(Records from a data source)
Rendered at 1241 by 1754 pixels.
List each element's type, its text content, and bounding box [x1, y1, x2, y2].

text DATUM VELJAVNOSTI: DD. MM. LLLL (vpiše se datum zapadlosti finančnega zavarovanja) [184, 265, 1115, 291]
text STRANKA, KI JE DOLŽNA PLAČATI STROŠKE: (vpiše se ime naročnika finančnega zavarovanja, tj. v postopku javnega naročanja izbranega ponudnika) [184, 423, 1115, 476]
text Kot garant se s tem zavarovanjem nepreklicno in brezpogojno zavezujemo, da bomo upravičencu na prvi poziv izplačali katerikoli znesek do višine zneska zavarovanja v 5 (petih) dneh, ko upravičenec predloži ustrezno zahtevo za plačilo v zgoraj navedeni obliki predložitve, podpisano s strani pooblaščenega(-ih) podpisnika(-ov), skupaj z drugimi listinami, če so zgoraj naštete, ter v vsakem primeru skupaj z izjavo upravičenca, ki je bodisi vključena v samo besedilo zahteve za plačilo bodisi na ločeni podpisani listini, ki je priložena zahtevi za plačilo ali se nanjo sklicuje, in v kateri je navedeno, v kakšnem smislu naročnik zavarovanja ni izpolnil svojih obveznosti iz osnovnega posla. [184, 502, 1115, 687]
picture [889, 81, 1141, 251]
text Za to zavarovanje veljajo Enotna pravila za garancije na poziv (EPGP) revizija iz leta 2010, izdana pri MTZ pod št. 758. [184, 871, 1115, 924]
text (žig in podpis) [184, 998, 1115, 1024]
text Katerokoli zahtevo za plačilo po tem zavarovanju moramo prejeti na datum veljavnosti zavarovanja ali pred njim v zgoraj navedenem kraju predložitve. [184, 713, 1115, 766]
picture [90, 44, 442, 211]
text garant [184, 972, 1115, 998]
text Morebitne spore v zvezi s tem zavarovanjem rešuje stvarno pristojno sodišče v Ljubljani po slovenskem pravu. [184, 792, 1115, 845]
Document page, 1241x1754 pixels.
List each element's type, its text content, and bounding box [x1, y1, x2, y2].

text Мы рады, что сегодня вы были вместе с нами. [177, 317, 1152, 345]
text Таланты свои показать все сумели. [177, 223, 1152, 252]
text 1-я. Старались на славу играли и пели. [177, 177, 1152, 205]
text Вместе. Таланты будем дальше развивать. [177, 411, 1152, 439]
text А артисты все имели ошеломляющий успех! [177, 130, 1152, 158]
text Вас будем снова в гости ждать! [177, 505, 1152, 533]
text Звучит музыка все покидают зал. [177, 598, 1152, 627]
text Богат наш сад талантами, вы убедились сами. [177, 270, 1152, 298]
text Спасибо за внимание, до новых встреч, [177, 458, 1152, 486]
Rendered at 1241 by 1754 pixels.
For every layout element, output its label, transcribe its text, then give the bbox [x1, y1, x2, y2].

Task directions | The answer must consist of every entry, set down exactly as given.

Exercise output |
Rendered at 1241 by 1754 pixels.
List each element's type, its text content, and bounding box [x1, y1, x2, y2].

text DATUM VELJAVNOSTI: DD. MM. LLLL (vpiše se datum zapadlosti finančnega zavarovanja) [184, 265, 1115, 291]
text STRANKA, KI JE DOLŽNA PLAČATI STROŠKE: (vpiše se ime naročnika finančnega zavarovanja, tj. v postopku javnega naročanja izbranega ponudnika) [184, 423, 1115, 476]
text Kot garant se s tem zavarovanjem nepreklicno in brezpogojno zavezujemo, da bomo upravičencu na prvi poziv izplačali katerikoli znesek do višine zneska zavarovanja v 5 (petih) dneh, ko upravičenec predloži ustrezno zahtevo za plačilo v zgoraj navedeni obliki predložitve, podpisano s strani pooblaščenega(-ih) podpisnika(-ov), skupaj z drugimi listinami, če so zgoraj naštete, ter v vsakem primeru skupaj z izjavo upravičenca, ki je bodisi vključena v samo besedilo zahteve za plačilo bodisi na ločeni podpisani listini, ki je priložena zahtevi za plačilo ali se nanjo sklicuje, in v kateri je navedeno, v kakšnem smislu naročnik zavarovanja ni izpolnil svojih obveznosti iz osnovnega posla. [184, 502, 1115, 687]
picture [889, 81, 1141, 251]
text Za to zavarovanje veljajo Enotna pravila za garancije na poziv (EPGP) revizija iz leta 2010, izdana pri MTZ pod št. 758. [184, 871, 1115, 924]
text (žig in podpis) [184, 998, 1115, 1024]
text Katerokoli zahtevo za plačilo po tem zavarovanju moramo prejeti na datum veljavnosti zavarovanja ali pred njim v zgoraj navedenem kraju predložitve. [184, 713, 1115, 766]
picture [90, 44, 442, 211]
text garant [184, 972, 1115, 998]
text Morebitne spore v zvezi s tem zavarovanjem rešuje stvarno pristojno sodišče v Ljubljani po slovenskem pravu. [184, 792, 1115, 845]
Document page, 1241x1754 pixels.
List each element's type, its text content, and bounding box [x1, y1, x2, y2].

text Мы рады, что сегодня вы были вместе с нами. [177, 317, 1152, 345]
text Таланты свои показать все сумели. [177, 223, 1152, 252]
text 1-я. Старались на славу играли и пели. [177, 177, 1152, 205]
text Вместе. Таланты будем дальше развивать. [177, 411, 1152, 439]
text А артисты все имели ошеломляющий успех! [177, 130, 1152, 158]
text Вас будем снова в гости ждать! [177, 505, 1152, 533]
text Звучит музыка все покидают зал. [177, 598, 1152, 627]
text Богат наш сад талантами, вы убедились сами. [177, 270, 1152, 298]
text Спасибо за внимание, до новых встреч, [177, 458, 1152, 486]
Rendered at 1241 by 1754 pixels.
For every layout element, output its label, transcribe its text, then give the bbox [x1, y1, x2, y2].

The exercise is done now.